** Opening THE DATA block **

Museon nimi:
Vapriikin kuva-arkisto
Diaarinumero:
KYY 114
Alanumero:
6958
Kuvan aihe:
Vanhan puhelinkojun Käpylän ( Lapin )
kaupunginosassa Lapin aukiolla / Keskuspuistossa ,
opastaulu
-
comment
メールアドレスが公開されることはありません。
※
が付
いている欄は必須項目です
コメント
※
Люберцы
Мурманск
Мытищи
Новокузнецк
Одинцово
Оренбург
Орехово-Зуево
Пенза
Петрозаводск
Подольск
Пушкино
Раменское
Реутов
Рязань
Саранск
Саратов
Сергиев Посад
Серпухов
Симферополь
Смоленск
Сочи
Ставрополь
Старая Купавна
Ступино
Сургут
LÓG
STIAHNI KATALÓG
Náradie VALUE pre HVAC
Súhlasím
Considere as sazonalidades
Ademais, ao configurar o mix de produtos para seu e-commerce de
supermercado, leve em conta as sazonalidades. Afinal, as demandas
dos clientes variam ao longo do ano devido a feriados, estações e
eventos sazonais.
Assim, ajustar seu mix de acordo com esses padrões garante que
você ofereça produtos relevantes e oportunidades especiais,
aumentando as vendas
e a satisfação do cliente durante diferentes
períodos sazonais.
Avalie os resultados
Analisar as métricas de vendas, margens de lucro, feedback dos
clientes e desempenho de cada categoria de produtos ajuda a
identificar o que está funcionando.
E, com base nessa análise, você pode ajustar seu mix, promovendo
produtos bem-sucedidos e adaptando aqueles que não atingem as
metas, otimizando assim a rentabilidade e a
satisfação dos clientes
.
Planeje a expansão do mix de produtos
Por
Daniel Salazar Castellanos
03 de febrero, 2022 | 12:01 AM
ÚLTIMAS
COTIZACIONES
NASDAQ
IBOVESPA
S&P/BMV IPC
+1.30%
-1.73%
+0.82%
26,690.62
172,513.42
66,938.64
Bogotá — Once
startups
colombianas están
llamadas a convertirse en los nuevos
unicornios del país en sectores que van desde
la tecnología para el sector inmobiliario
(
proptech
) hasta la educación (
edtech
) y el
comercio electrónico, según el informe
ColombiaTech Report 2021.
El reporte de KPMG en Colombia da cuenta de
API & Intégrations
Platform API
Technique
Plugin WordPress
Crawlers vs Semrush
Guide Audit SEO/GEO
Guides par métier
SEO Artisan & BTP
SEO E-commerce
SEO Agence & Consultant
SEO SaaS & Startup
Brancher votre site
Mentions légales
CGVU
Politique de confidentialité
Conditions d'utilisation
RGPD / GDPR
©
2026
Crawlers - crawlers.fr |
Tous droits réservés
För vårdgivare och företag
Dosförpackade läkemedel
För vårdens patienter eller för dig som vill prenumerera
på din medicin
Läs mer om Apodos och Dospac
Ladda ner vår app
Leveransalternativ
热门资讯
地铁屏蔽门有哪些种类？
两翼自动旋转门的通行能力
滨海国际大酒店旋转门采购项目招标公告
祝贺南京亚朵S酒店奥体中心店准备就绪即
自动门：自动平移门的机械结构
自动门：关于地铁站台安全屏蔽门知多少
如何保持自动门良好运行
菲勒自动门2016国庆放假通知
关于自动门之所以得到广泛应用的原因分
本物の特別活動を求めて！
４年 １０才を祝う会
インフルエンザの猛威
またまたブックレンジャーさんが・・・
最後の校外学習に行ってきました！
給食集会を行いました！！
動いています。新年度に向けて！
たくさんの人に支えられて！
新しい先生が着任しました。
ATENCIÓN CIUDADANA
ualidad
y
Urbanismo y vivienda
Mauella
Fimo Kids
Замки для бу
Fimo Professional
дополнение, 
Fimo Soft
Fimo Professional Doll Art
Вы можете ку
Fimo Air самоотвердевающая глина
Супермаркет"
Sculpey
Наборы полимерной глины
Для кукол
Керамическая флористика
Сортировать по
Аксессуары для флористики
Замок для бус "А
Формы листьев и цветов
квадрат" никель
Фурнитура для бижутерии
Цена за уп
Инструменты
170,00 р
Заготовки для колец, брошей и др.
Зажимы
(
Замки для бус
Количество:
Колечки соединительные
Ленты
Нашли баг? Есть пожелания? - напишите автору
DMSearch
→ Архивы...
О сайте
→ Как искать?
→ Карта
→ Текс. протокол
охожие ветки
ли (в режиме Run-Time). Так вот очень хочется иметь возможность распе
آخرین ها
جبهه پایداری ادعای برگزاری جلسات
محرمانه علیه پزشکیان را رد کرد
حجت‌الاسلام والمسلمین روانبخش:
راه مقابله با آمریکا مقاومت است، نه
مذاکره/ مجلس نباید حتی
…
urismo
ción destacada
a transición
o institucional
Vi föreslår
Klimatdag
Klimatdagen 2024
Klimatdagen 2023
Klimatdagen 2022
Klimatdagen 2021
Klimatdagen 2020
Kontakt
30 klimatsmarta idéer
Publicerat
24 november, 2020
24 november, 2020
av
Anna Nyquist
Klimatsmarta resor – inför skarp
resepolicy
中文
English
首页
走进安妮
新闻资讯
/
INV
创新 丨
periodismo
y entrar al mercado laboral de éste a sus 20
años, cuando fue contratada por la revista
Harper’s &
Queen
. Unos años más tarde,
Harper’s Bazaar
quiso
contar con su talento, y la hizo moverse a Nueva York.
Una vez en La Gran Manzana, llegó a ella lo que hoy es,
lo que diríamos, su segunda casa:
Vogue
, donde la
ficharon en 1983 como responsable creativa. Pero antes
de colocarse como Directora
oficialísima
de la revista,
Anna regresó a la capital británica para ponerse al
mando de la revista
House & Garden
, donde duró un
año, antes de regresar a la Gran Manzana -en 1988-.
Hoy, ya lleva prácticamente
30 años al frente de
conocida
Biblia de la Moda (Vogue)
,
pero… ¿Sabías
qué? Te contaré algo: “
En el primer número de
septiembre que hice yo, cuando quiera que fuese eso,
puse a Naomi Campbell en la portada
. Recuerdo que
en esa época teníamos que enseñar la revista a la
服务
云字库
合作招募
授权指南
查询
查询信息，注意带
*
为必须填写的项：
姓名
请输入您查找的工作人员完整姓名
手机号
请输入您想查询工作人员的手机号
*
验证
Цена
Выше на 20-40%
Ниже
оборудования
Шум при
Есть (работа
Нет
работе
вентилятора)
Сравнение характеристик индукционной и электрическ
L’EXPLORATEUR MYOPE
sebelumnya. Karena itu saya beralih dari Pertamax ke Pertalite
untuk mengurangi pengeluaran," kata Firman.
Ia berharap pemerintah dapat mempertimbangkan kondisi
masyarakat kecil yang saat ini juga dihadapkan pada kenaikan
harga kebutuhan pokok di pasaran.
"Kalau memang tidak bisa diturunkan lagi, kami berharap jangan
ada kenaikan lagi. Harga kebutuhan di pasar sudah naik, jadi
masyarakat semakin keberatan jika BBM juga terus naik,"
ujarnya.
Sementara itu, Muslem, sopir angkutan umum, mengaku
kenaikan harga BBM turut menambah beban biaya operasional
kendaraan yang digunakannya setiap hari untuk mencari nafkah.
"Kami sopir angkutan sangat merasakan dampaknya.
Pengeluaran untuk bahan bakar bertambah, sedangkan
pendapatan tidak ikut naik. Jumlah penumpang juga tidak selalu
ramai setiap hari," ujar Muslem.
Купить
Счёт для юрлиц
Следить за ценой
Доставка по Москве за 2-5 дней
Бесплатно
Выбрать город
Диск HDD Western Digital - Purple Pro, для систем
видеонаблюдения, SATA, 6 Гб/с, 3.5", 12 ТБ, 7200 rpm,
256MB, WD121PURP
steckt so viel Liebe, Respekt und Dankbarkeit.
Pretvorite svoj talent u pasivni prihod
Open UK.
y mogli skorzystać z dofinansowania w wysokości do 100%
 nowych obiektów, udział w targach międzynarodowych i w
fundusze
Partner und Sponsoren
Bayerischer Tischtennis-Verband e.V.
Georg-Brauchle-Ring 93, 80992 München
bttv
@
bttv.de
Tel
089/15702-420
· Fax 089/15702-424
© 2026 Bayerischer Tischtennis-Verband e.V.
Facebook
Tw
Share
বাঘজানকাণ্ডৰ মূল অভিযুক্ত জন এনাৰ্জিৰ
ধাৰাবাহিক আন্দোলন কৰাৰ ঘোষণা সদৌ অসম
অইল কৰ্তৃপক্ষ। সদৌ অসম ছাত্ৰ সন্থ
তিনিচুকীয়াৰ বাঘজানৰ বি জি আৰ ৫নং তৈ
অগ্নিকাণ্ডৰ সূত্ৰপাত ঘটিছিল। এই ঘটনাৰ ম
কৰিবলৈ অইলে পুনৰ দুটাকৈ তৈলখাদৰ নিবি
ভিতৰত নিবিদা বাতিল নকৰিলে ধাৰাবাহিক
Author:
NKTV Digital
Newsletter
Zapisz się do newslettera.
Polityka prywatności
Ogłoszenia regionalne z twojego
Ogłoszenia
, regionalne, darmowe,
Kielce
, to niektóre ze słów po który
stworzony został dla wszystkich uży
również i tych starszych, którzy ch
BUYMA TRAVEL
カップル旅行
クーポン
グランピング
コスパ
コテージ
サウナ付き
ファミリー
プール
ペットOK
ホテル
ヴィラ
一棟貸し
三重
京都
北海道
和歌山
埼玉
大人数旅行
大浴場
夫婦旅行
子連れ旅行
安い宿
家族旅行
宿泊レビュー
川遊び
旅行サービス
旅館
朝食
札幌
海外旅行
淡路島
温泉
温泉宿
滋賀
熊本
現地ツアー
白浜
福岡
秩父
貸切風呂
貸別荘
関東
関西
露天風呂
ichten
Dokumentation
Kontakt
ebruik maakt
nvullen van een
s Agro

** Closing THE DATA block **

● TASK:
A single number is required: the count of lines in the records that include the string "Crawlers".

● WRITTEN SOLUTION:
2